To give another example, Robindranth Tagore, the first Asian writer to win the Nobel Prize, came from a family of incredible riches, the kind you can hardly even find anymore. He wrote many stories deeply sympathetic to the poor of India, especially women in which there is no hint of “poverty-porn”. He had no economic need to sell stories by pandering to his readers.

Related to this issue is the Dalit Literature of India which is written by and about the lives of what was once called the Out Cast people of India (apx 120 Million People). Many of these stories focus on the lives of toilet cleaners, street sweepers, and others in the lowest kind of jobs. Most of the authors have advanced degrees, some with Phds from Oxford. Their stories depict institutionalized poverty based on cultural norms going back 1000s of years. Dalit literature is treated as distinct sub-genre of literature. Some of it does feel a bit like “poverty porn”.
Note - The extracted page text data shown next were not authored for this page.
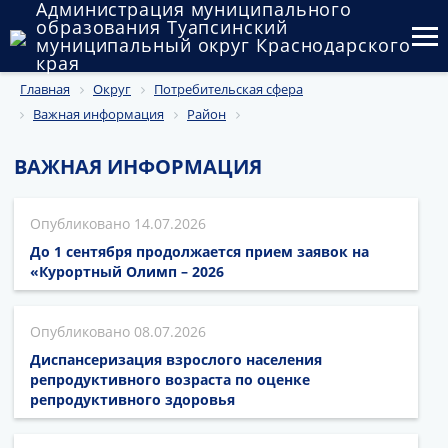
Администрация муниципального
образования Туапсинский
муниципальный округ Краснодарского
края
Главная
Округ
Потребительская сфера
Округ
Важная информация
Район
Администрация
ВАЖНАЯ ИНФОРМАЦИЯ
Муниципальные закупки
14.07.2026
Государственный и муниципальный контроль
До 1 сентября продолжается прием заявок на
Муниципальное имущество
«Курортный Олимп – 2026
Публичные слушания и общественные обсуждения
08.07.2026
Документы
Диспансеризация взрослого населения
репродуктивного возраста по оценке
репродуктивного здоровья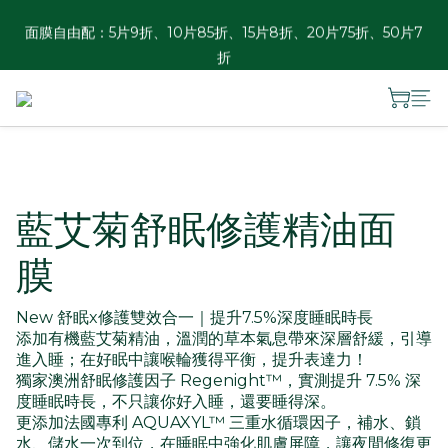
面膜自由配：5片9折、10片85折、15片8折、20片75折、50片7
香港訂單滿HKD 300免運 ︱澳門訂單滿HKD 600免運
折
夏日瓶罐自由配優惠：2件88折、3件85折、4件8折
香港訂單滿HKD 300免運 ︱澳門訂單滿HKD 600免運
藍艾菊舒眠修護精油面
膜
New 舒眠x修護雙效合一｜提升7.5%深度睡眠時長
添加有機藍艾菊精油，溫潤的草本氣息帶來深層舒緩，引導
進入睡；在好眠中讓喉輪獲得平衡，提升表達力！​
獨家澳洲舒眠修護因子 Regenight™，實測提升 7.5% 深
度睡眠時長，不只讓你好入睡，還要睡得深。​
更添加法國專利 AQUAXYL™ 三重水循環因子，補水、鎖
水、儲水一次到位，在睡眠中強化肌膚屏障，讓夜間修復更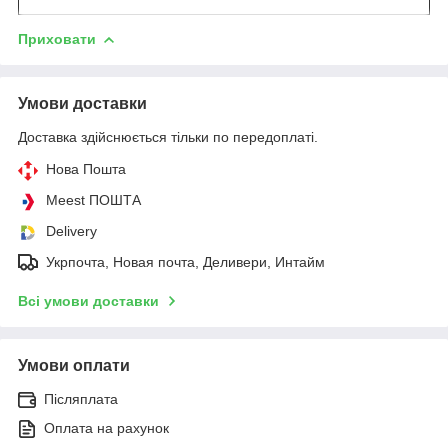
Приховати
Умови доставки
Доставка здійснюється тільки по передоплаті.
Нова Пошта
Meest ПОШТА
Delivery
Укрпочта, Новая почта, Деливери, Интайм
Всі умови доставки
Умови оплати
Післяплата
Оплата на рахунок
I recently read Edward Said landmark book, Orientalism. I think the bad feeling some of the Caine Prize stories arouses come from a Colonial sense that the authors are what are called “native experts” teaching the Europeans how to manage their subjects and being well paid for doing so. They know an over simplied view will sell better than an indepth analysis in which the full humanity of the people in the stories are disclosed. The authors are then, pushing this as devil’s advocate, paid informants and sell outs.
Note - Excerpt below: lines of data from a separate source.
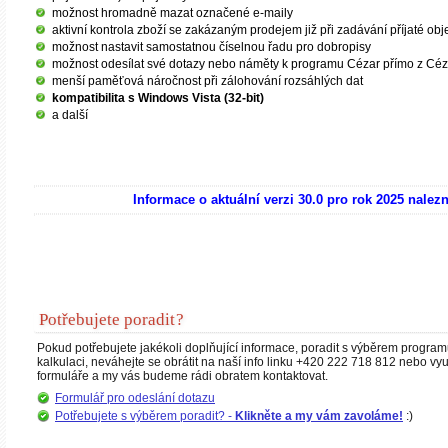
možnost hromadně mazat označené e-maily
aktivní kontrola zboží se zakázaným prodejem již při zadávání příjaté ob
možnost nastavit samostatnou číselnou řadu pro dobropisy
možnost odesílat své dotazy nebo náměty k programu Cézar přímo z Cé
menší paměťová náročnost při zálohování rozsáhlých dat
kompatibilita s Windows Vista (32-bit)
a další
Informace o aktuální verzi 30.0 pro rok 2025 nalez
Potřebujete poradit
?
Pokud potřebujete jakékoli doplňující informace, poradit s výběrem progra
kalkulaci, neváhejte se obrátit na naší info linku
+420 222 718 812
nebo vyu
formuláře a my vás budeme rádi obratem kontaktovat.
Formulář pro odeslání dotazu
Potřebujete s výběrem poradit? -
Klikněte a my vám zavoláme!
:)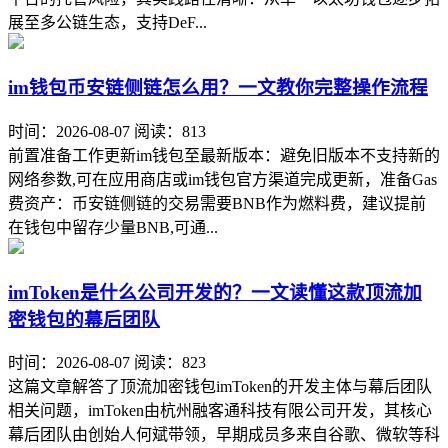
展至多公链生态，支持DeF...
im钱包币安链侧链怎么用？一文教你完整操作流程
时间：2026-08-07
阅读：813
前置准备工作更新im钱包至最新版本：避免旧版本不支持新的
网络参数,可在应用商店或im钱包官方渠道完成更新，准备Gas
费资产：币安链侧链的交易需要BNB作为燃料费，建议提前
在钱包中留存少量BNB,可通...
imToken是什么公司开发的？一文读懂这款顶流加
密钱包的幕后团队
时间：2026-08-07
阅读：823
这篇文章解答了顶流加密钱包imToken的开发主体与幕后团队
相关问题，imToken由杭州融客通科技有限公司开发，其核心
幕后团队由创始人何斌带领，早期成员多来自谷歌、微软等科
I do not agree with this but I respect it and I am trying to understand the harsh reaction these stories are producing in some readers.

theoncominghope said...

Welcome to the blogathon!

I just wanted to chime in on the concept of "poverty porn." The way you've described it is quite different from the way I visualize it. Yes, on the one hand, it's a way for rich westernites to feel better about their own lives. But I think "poverty porn" is something far more insidious. It's placing stories about "others" into familiar frames, as if we cannot cope with having our stereotypes challenged. As if it's outside our belief for some of these children to have desires beyond basic needs, to have aspirations, to have ideas of their own apart from what we in the west imagine that they want.

This, to me, is exactly why the Indian fiction that sells in India is completely different from what sells in the US. You get garbage like Slumdog Millionaire and Aravind Adiga setting the western world on fire because THAT IS HOW THEY WANT TO SEE INDIANS. They don't want to recognize the economists, the scientists, the inventors. These are the characters and stories more commonly read in India. Science fiction and fantasy as well. Not jasmine draped stories of Rajas or filth-soaked stories of slum-dwellers.

You have really got me on a tear! I will continue this and expand in a new blog post :)

Again, welcome.

Kinga said...

Ok, I am done with mine, I can read your take on it now :D

Ashley said...

I think this is a great short story and I can see why it's nominated. I think it's extremely difficult to write a whole story from the POV of children and make it believable and consister and Bulawayo did just that. And these comments and blog posts are teaching me about "African-poverty-pornography" which I hadn't heard of before. Some very interesting and thought-provoking discussions going on. Lots more reading to do - thanks for posting links for this discussion!